Randy Boswell reports in The Ottawa Citizen that Canadian treasure hunter Bob Brewer has found Confederate gold and silver coins which he believes are part of the treasure of a secret society called the Knights of the Golden Circle. The Knights buried millions of dollars in gold at various sites in the U.S. and Canada in the 1860s, waiting for the end of the Civil War. Despite losing, they still believed that the South would one day be independent.

“By war’s end, exiled Confederate and KGC cadres operating out of Canada?had amassed a treasury estimated at more than $2 million in gold and silver coinage,” Brewer says. He thinks only a small portion of it is left in Canada?most of it was eventually returned to the American south. Due to the secrecy of the Knights, no one knows where the treasure is buried.

Brewer, who is descended from members of the KGC, found a fruit jar filled with gold and silver coins in the Arkansas backwoods after deciphering a series of coded maps, inscribed stone tablets and other landscape markers, and he thinks there’s more out there.

Canada’s connections to the Confederacy are well-documented.
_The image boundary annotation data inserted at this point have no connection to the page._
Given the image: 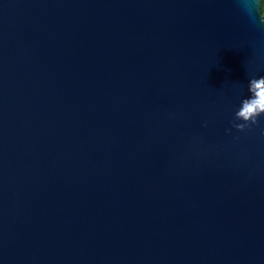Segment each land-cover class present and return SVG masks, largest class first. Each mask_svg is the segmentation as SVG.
<instances>
[{
    "label": "water",
    "instance_id": "1",
    "mask_svg": "<svg viewBox=\"0 0 264 264\" xmlns=\"http://www.w3.org/2000/svg\"><path fill=\"white\" fill-rule=\"evenodd\" d=\"M262 75L261 0H0V264H264Z\"/></svg>",
    "mask_w": 264,
    "mask_h": 264
},
{
    "label": "clouds",
    "instance_id": "2",
    "mask_svg": "<svg viewBox=\"0 0 264 264\" xmlns=\"http://www.w3.org/2000/svg\"><path fill=\"white\" fill-rule=\"evenodd\" d=\"M264 6V0H261ZM247 91L250 93L240 104L234 113L232 126L237 130H244L249 122L255 124L257 118L264 115V75L259 78H251L247 84ZM235 121H242L235 123Z\"/></svg>",
    "mask_w": 264,
    "mask_h": 264
},
{
    "label": "trees",
    "instance_id": "3",
    "mask_svg": "<svg viewBox=\"0 0 264 264\" xmlns=\"http://www.w3.org/2000/svg\"><path fill=\"white\" fill-rule=\"evenodd\" d=\"M262 15L264 16V6L261 4Z\"/></svg>",
    "mask_w": 264,
    "mask_h": 264
}]
</instances>
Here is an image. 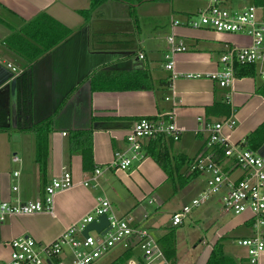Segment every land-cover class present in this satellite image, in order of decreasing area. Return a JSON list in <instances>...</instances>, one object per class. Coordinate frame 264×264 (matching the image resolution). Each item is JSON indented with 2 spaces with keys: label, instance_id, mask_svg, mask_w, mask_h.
Instances as JSON below:
<instances>
[{
  "label": "crops",
  "instance_id": "obj_1",
  "mask_svg": "<svg viewBox=\"0 0 264 264\" xmlns=\"http://www.w3.org/2000/svg\"><path fill=\"white\" fill-rule=\"evenodd\" d=\"M247 1V6L255 5V0ZM205 2L104 0L84 16L80 12L89 8L90 0H0V200L41 199L44 186L63 171L73 180L71 187L55 193L51 212L11 215L0 223V261L8 258L7 241L23 235L47 243L89 213L98 197L108 198L113 211H122L120 217H124L143 203L144 196L170 182L147 154L150 140L143 146L146 156L129 169L107 167L114 151L126 148L125 137L138 118L173 114L182 132L177 141L165 137L163 147L170 155L187 158L205 150L208 135L198 118L216 122L232 116L235 127L224 129L223 134L233 143L244 140L264 122V95L259 92L264 85L260 77L264 61L256 64L254 76L236 75L227 87L207 76L219 69V57L227 48L248 46L251 36L184 24L172 26V20L185 22ZM223 2L224 6L228 3ZM244 7L245 3L239 4L238 9ZM257 7L256 18L264 23V6ZM41 14L46 17L40 26L61 35L47 50L37 47L38 25L32 22ZM56 24L68 32L62 33ZM171 33L186 46L172 56L175 76L164 67ZM29 60L33 84L30 120L52 117L43 171L36 161L35 134L16 128V92L14 86L10 88ZM189 74L200 76L189 78ZM222 108L228 109L227 115L219 114ZM75 130L92 131L93 168L103 167L97 187L92 181L88 186L83 184L93 170L83 169L80 154L69 153L68 135ZM14 155L17 161L12 160ZM220 162L229 167L232 177L240 175L238 168L231 169L230 161L222 158ZM180 189L173 187L174 193ZM159 202L157 208L163 203ZM222 214L224 220L214 232L202 264L218 240L226 254L248 261L246 249L238 241L255 235L249 213ZM148 218L142 217L137 225L145 227ZM259 231L264 235V225ZM162 236L156 239L161 248ZM122 252L114 248L94 264H117ZM132 257L141 260V252L133 251ZM259 264H264V251Z\"/></svg>",
  "mask_w": 264,
  "mask_h": 264
},
{
  "label": "built area",
  "instance_id": "obj_2",
  "mask_svg": "<svg viewBox=\"0 0 264 264\" xmlns=\"http://www.w3.org/2000/svg\"><path fill=\"white\" fill-rule=\"evenodd\" d=\"M257 8L255 5H249L234 11L226 8L223 0H207V3L198 8L185 22L172 20V26L184 24L191 28L207 27L214 32L251 36L250 45L227 48L219 57V69L207 75L220 87H227L232 83L236 76V64H260L264 61V23L256 18ZM167 42L170 49L165 55L164 67L171 70L172 76H175L172 56L176 52L186 50V46L174 33L168 35ZM199 76L187 75L189 78H199ZM260 77L264 80V70L260 71ZM197 120L201 122L202 131L207 132L208 135L205 150L192 158L185 171L187 174L198 171L201 174L207 173L208 176L198 198L193 199L190 205H185L171 214L170 225L176 227L182 224L193 207L203 204L213 194L220 193L219 201L225 212L234 215L249 213L252 226L256 229L255 235L240 239L238 243L246 249L248 263L259 264V257L264 251V235L259 231L264 225V157L245 147L244 140L233 143L223 134L224 129H234L235 120L232 116L216 122L202 121L201 118ZM181 132L182 129L176 125L173 114H169L166 118L140 117L134 121L125 137L126 148L114 151L107 167L127 170L135 161L146 156L143 150L145 142L158 135L177 141ZM220 149L223 159L231 162L233 166L231 169H239V176L232 177L229 167H222L217 152ZM12 160L17 161L18 157L14 155ZM102 172L103 167H96L90 179L85 180L83 184L88 186L89 181H92V186L97 187L99 185L97 179ZM13 175L17 176L18 173L14 172ZM72 185L70 173L63 171L44 186L41 199L27 202L0 200V223L11 215L51 212L55 193ZM15 189L16 187H13V190ZM102 214H105L108 220L104 232L90 230L87 236H84L82 233L87 224ZM6 246L10 252L8 258L1 260L0 264H94L114 248L141 252V260L135 261L131 257L127 260V264H173L165 257L163 249L147 230L137 225L129 215L117 216L106 197H98L89 213L68 225L47 243H40L22 235L7 241Z\"/></svg>",
  "mask_w": 264,
  "mask_h": 264
},
{
  "label": "trees",
  "instance_id": "obj_3",
  "mask_svg": "<svg viewBox=\"0 0 264 264\" xmlns=\"http://www.w3.org/2000/svg\"><path fill=\"white\" fill-rule=\"evenodd\" d=\"M104 0H90V6L87 10H83L80 13L87 16L93 9L99 6ZM150 1V0H137V2ZM152 1H168V0H152ZM255 5L264 6V0H255ZM46 15H39L33 19V23L38 25L37 30V47L40 50H47L54 46L60 39V34H55L56 30L53 28L48 29L41 27V21ZM49 19V18H47ZM62 31V33L68 32L62 26L56 24ZM38 53V52H37ZM28 58H26L27 60ZM32 59V58H31ZM28 61L26 66H23L22 71L15 78V92H16V104L18 123L17 129L20 131H29L35 134V150L36 161L39 164V169L44 170L46 166V159L48 154V134L51 131L52 117H46L43 120L33 122L30 120L31 115V101L33 95L32 88V69ZM256 64H236L235 71L237 76H254L256 73ZM149 85H140L138 87L145 88ZM259 92L264 95V85L260 87ZM218 104V103H216ZM209 110V109H208ZM221 115H227L228 109L222 108L219 112ZM22 122H21V121ZM21 122V123H20ZM3 129V128H1ZM0 129V130H1ZM165 136L158 135L151 139L148 144V155L162 168L174 189L183 188L194 179H196L201 172H192L187 174L183 171V168H187L192 158H187L184 155H170L163 147ZM172 140L171 138H168ZM164 143H163V142ZM173 141V140H172ZM244 146L252 151H257L264 143V122L259 125L254 131L249 133L244 139ZM68 150L70 154L78 153L82 158V167L85 170H94L93 168V151H92V131L91 130H75L69 132L68 135ZM219 158H223L222 150H218ZM173 237L165 236L162 240V248L165 257L175 264V246L172 241ZM133 256L132 250H124L117 259V264L126 262ZM204 264H249L248 261L236 260L232 256L226 254L223 250V245L220 240L216 241L209 251L208 257Z\"/></svg>",
  "mask_w": 264,
  "mask_h": 264
},
{
  "label": "rangeland",
  "instance_id": "obj_4",
  "mask_svg": "<svg viewBox=\"0 0 264 264\" xmlns=\"http://www.w3.org/2000/svg\"><path fill=\"white\" fill-rule=\"evenodd\" d=\"M229 1L226 0L228 3L225 6L234 11L238 10L239 4L245 3V6L249 4L247 0ZM204 2L206 4L207 0H201V4ZM207 176V173H202L191 183L175 193L172 184L170 182L165 183L157 191L144 196L143 203L138 208L132 209L133 211L127 213L136 222H140L142 217L144 218V216L147 217L148 215L149 218L144 228L153 239L160 238L164 233L166 234L162 237H173L175 264H202L213 234L224 220L222 211H225L222 209L219 201L220 193H217L210 196L203 204L193 207L190 213L184 218L182 224L172 228L170 226L171 214L179 211L185 205H190L193 199L198 198L202 192L201 186H205ZM149 201L152 203L148 204ZM159 201L163 203L157 208L156 205ZM114 212L117 216H121L122 211ZM226 213L227 215L225 216L230 217L233 215L231 213L229 214V212ZM91 234L95 235L92 232ZM103 259H100V261L105 262Z\"/></svg>",
  "mask_w": 264,
  "mask_h": 264
},
{
  "label": "water",
  "instance_id": "obj_5",
  "mask_svg": "<svg viewBox=\"0 0 264 264\" xmlns=\"http://www.w3.org/2000/svg\"><path fill=\"white\" fill-rule=\"evenodd\" d=\"M15 89V79L13 80V82L10 83V88ZM257 154L259 156H263L264 157V144L258 149ZM108 224V220L105 214L99 215L95 220H93L92 222L88 223L86 228L83 230V235L87 236L88 232L90 230H95L97 232H100L101 230H103L104 228H106ZM104 232L101 231V233ZM139 264V263H137Z\"/></svg>",
  "mask_w": 264,
  "mask_h": 264
}]
</instances>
John Wilkes Booth, who assassinated President Abraham Lincoln in 1865, may have planned the attack at meetings in Montreal with Confederate spies and Southern sympathizers.

One famous Knight was Albert Pike, a Confederate exile in Canada whose experience as a Freemason led to the elaborate coding system used to hide the money. The treasure is believed to be from the Confederacy’s government reserves, from wartime raids on northern banks and from tithes offered by northern supporters of the Southern cause.

The outlaw Jesse James was part of the KGC network, and led a convoy with $80,000 worth of Confederate gold to a hiding place in New Mexico. Brewer says that “other convoys headed south into Florida, one went into Mexico, another into Canada, after traveling west into Kansas and going north to avoid Union troops.”

When you look closely, you’ll find that history is not what you thought it was.